На щеках у девицы, смягчая ее облик, выступили два алых круга, похожих на яблоки. Паркера затронуло. Он ни секунды не сомневался, что на самом-то деле татуировка ей нравится. Он еще не встречал женщины, которая осталась бы к ней равнодушна.
В четырнадцать лет Паркер на ярмарке увидел человека, растатуированного с ног до головы. Вся его кожа, кроме бедер, которые окутывала шкура пантеры, была, как показалось Паркеру издали (он стоял на скамейке в самом заду балагана), расписана единым узором — ярким, сложным.

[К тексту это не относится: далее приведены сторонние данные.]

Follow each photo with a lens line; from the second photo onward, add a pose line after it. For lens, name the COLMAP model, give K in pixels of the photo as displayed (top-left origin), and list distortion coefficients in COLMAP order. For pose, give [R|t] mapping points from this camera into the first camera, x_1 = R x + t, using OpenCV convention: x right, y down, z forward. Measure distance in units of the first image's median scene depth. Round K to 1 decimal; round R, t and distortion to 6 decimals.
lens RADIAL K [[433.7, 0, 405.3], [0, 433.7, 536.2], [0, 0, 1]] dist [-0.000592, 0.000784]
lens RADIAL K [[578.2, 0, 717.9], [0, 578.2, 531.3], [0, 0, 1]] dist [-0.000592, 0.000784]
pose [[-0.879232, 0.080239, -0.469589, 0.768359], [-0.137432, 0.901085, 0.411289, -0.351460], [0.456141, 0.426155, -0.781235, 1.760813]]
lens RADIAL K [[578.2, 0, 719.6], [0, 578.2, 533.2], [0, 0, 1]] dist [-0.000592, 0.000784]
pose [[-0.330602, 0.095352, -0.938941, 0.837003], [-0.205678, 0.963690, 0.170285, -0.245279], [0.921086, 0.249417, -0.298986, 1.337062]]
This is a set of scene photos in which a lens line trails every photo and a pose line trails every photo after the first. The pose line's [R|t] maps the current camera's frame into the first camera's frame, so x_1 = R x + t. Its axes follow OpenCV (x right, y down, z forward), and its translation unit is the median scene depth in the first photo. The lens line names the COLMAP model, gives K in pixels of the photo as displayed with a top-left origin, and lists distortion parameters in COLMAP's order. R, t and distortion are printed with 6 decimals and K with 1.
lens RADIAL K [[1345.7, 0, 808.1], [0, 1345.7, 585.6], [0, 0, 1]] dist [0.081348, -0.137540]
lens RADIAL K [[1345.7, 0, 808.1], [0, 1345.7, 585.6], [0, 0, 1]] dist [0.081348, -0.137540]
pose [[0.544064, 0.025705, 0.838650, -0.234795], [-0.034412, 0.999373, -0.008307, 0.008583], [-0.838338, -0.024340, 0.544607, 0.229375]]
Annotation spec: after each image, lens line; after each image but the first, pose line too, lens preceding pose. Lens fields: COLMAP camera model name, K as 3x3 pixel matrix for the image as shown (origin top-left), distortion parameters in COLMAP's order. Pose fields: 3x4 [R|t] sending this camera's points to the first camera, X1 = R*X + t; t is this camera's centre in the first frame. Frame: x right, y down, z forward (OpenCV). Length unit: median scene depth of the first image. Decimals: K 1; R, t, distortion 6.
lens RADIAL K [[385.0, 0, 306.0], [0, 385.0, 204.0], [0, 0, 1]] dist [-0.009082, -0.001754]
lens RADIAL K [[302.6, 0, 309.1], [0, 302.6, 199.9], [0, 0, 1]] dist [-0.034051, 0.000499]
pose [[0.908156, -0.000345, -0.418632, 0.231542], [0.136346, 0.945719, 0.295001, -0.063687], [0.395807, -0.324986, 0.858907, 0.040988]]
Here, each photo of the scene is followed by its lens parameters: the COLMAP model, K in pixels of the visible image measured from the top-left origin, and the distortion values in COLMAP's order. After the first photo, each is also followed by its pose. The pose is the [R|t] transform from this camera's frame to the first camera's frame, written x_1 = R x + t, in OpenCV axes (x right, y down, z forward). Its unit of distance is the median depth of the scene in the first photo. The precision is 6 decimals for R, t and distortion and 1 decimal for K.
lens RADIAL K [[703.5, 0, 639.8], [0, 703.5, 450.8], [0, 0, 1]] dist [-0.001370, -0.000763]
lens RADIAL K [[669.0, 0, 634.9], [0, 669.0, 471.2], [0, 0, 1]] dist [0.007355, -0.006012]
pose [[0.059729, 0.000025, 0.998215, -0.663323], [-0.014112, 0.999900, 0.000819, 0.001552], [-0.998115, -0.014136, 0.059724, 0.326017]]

Невысокий и плотный, мужчина расхаживал по помосту, напрягал мышцы, и кожная его арабеска из людей, зверей и цветов шевелилась своим собственным неуловимо-тонким шевелением. Паркер взволновался, Паркер вспыхнул, как вспыхивают иные, когда мимо проносят флаг. Вообще-то он тогда почти все время ходил раззявив рот. Он был тяжеловатым, серьезным, простым, как хлебная буханка. Когда представление кончилось, он долго не слезал со скамейки — все стоял и пялился на пустой помост, пока в балагане совсем никого не осталось.
Никогда раньше Паркер не испытывал даже малейшей завороженности. Пока он не увидел ярмарочного артиста, ему и в голову не приходило, что в факте его, Паркера, существования есть что-то необычное. Собственно, это и тогда не пришло ему в голову, но в нем угнездилось странное беспокойство. Словно слепого парня развернули лицом в другую сторону, да так аккуратно, что он даже не ощутил смены направления.